Ein Albtraum geht zu Ende
Eines Tages hörte eine Bekannte der Mutter von der Arbeit der CSI-Partner. Sie setzten das gut organisierte Netzwerk in Bewegung. Shoba wurde nach zwei Jahren aus dem Albtraum befreit. Sie kam endlich nach Hause und war so erst einmal in Sicherheit. Doch die zwei Jahre haben ihre Spuren hinterlassen. Shoba hat eine traumatische Vergangenheit, die sie nun schrittweise verarbeiten muss. Aber auch in ihrem Dorf fühlte sie sich nicht mehr wohl. Von vielen wurde sie abgewiesen, denn ein vergewaltigtes Mädchen gilt in der indischen Kultur oft als Schande. Die Familie hat nun entschieden, in eine andere Gegend zu ziehen. Dort hat sie als Tagelöhner etwas Arbeit gefunden. Das brutale Verhalten der Arbeitgeber hat viel mit der indischen Kultur zu tun. Die Bevölkerung ist stark geprägt vom Kastensystem. Zwar wurde dieses 1950 in der Verfassung abgeschafft, doch die indische Gesellschaft funktioniert noch stark in diesen Strukturen. Sobald jemand einer höheren Kaste als sein Angestellter angehört, hat er «das Recht», ihn wie einen Sklaven zu behandeln.
25 Jahre gefangen
Dass die Inder der unteren Kaste häufig abschätzig behandelt werden, zeigt sich auch am Beispiel der beiden befreiten Mädchen Sunita und Silvanti. Sie wurden als 8-jährige auf ihrem Schulweg entführt und als Haushälterinnen in einem entfernten Gebiet gefangen gehalten.
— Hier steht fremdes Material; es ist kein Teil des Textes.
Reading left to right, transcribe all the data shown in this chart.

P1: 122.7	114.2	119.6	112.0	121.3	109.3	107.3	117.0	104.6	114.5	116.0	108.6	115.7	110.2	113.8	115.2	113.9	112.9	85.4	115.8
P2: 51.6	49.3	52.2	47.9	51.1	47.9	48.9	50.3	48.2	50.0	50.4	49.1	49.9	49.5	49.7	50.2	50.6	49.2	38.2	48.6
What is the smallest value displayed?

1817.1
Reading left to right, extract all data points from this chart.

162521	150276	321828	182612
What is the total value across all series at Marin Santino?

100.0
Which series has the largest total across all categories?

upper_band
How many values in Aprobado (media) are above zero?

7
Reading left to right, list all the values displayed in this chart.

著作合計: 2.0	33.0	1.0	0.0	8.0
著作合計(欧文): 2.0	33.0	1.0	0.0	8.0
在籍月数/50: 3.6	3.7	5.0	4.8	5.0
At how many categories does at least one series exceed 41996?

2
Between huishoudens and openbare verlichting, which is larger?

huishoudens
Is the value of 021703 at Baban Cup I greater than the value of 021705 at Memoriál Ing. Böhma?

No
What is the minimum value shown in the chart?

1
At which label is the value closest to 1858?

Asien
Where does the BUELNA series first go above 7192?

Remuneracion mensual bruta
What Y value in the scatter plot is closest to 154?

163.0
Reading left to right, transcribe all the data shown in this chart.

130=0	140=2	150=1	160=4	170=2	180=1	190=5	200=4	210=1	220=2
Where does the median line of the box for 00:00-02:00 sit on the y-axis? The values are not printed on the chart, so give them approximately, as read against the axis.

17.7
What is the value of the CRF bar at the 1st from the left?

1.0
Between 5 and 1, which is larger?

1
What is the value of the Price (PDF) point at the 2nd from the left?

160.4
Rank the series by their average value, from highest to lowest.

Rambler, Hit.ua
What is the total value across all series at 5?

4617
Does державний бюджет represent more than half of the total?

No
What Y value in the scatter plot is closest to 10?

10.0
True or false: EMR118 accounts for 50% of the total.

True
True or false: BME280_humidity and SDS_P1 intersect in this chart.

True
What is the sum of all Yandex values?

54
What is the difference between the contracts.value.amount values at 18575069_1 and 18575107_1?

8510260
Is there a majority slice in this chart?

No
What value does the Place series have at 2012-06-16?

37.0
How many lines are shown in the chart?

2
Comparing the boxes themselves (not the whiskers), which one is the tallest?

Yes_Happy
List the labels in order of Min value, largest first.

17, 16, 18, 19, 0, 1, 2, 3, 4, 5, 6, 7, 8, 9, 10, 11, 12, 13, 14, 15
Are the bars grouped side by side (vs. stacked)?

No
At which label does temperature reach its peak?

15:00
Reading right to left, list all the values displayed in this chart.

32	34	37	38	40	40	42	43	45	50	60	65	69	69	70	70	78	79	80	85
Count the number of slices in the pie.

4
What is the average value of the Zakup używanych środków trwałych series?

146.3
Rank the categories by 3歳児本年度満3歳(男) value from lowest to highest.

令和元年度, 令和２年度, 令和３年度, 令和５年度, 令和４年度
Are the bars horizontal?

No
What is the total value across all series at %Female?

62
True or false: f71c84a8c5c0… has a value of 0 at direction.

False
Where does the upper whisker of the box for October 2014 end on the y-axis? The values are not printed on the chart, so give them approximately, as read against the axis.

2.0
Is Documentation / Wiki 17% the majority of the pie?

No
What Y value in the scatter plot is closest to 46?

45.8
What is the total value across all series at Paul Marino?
Sie hatten während dieser Zeit keinen Kontakt zur Außenwelt. Die Eltern wussten zwar, wo sie sich befanden, doch die Polizei blieb untätig. Als Angehörige der untersten Kaste hatten die Eltern der beiden Mädchen keine Chance, von der Polizei Hilfe zu erhalten.
Bedeutung der Selbsthilfegruppen
Dank der Teilnahme an einer Selbsthilfegruppe, die von unseren Partnern geleitet wird, hörten die beiden Mütter von der Befreiungsarbeit der CSI-Partner. Mit großem Engagement konnten auch hier beide Frauen, die 25 Jahre gefangen gehalten wurden, befreit werden. Anfangs war es für sie sehr schwierig, sich wieder in ihrem Dorf zurechtzufinden. Sie galten als Fremde und mussten lernen, sich in ein «normales» Leben einzuleben.
Inzwischen sind sie glücklicherweise in ihrem Umfeld wieder voll integriert. Kommt dazu, dass nun beide bald heiraten werden. Trotz ihrer Vergangenheit freuen sich die Männer auf ihre Bräute, was nicht selbstverständlich ist. Denn in der indischen Kultur haben Frauen mit einer derartigen Vergangenheit kaum eine Chance, jemals einen Mann zu finden. Und ohne Männer gelten Frauen in der indischen Gesellschaft oft als Freiwild.
Dank dem Einsatz der CSI-Partner wurden bereits über 60 Menschen aus teils schrecklichen Situationen befreit, in die sie durch den Menschenhandel gebracht worden waren. Weitere ehemals Betroffene erleben in Rehabilitationszentren eine langsame Genesung ihrer Traumata. Besonderer Einsatz wird aber auch in der Prävention geleistet, um über die Praktiken von Menschenhändlern zu informieren und potenzielle Opfer davor zu bewahren, in die Klauen von Menschenhändlern zu geraten.